WP_20170824_09_05_41_Panorama.jpg

The morning session on day 2 focused on mycobacterial biology, with our highlight being Roland Brosch who proposed a mechanism of action for a putative novel TB vaccine. He demonstrated that by lacking ESX-1 secretion system, BCG is unable to escape the phagolysosome and access the cytosol, in contrast to the ESX-1 expressing Mtb. Whilst this approach allows the bacteria to escape the phagolysosome environment, it results in triggering of cGAS and an ensuing type I IFN and inflammasome driven response. He demonstrated that transfecting the Mycobacterium marinum ESX-1 machinery into BCG generated a bacterial species of low virulence (like BCG) but with the ability to access the macrophage cytosol and trigger inflammation. Consequently he demonstrated that such a recombinant BCG was superior in protecting mice in a Mtb challenge model. We felt this was an innovative and exciting combination of bacterial biology and host response to guide both understanding of the host-pathogen interaction and also provide direct insight into putative new vaccine development.

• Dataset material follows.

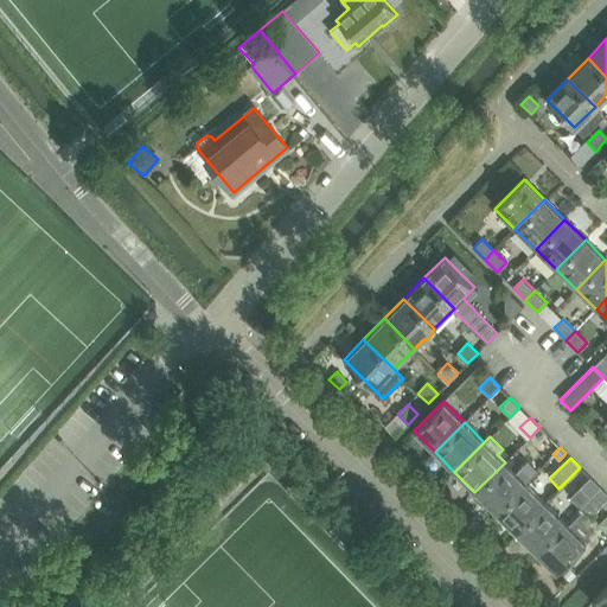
[(515,472),(505,462),(474,492),(494,512),(525,483),(537,470),(528,460),(515,472)]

WP_20170824_20_51_05_Pro_LI.jpg

Another highlight of day 2 was Simone Joosten who described the phenotype of HLA-E restricted T cells present in active TB diseae, which carry an unusual phenotype in that they have cytolytic ability but secrete Th2 cytokines. This perked our interest as Th2 responses in the context of Tb are rare. However, in our own work looking at inflammation at the site of TST challenge, we were also surprised to observe enrichment of Th2 responses in the context of unmasking TB-IRIS. In this setting, we surmised that these responses may be responsible for driving the IRIS pathology, and it would be of interest to see if this was coupled by the presence of the same HLA-E restricted T cells described by Simone. 

Obviously our day 3 highlight was our own Gabriele Pollara presenting work on IL-17-driven pathogenic immune responses in TB disease (manuscript on its way, we promise!), but in fact the morning session was filled with other interesting talks. Adrian Martineau provided a highly humorous and informative run through his extensive and thorough efforts to explore a role for Vitamin D in tuberculosis infection. He reminded us that Vitamin D attenuates inflammatory responses to TB in vitro, but also that this has yet to translate to clinical benefit in active TB or prevention of disease in those with latentinfection.

WP_20170824_18_33_51_Rich_LI.jpg

Finally Deepak Kashaul showed some new and exciting data that blockade of the hose IDO enzyme in the macaque model of TB infection could remove an immunosuppressive block on granuloma T cells to access the bacteria-rich core of the granuloma. He acknowledged limitations that this was a low dose challenge experiment (i.e. not full blown active disease) and that this may have prevented significant levels of immunopathology using this approach. Nevertheless, this was an elegant demonstration of the power of performing host-directed intervention studies in the context of challenge experiments in an animal model most aligned to immunopathology in humans. In turn, the findings from this study may directly inform clinical therapeutic options in man more readily.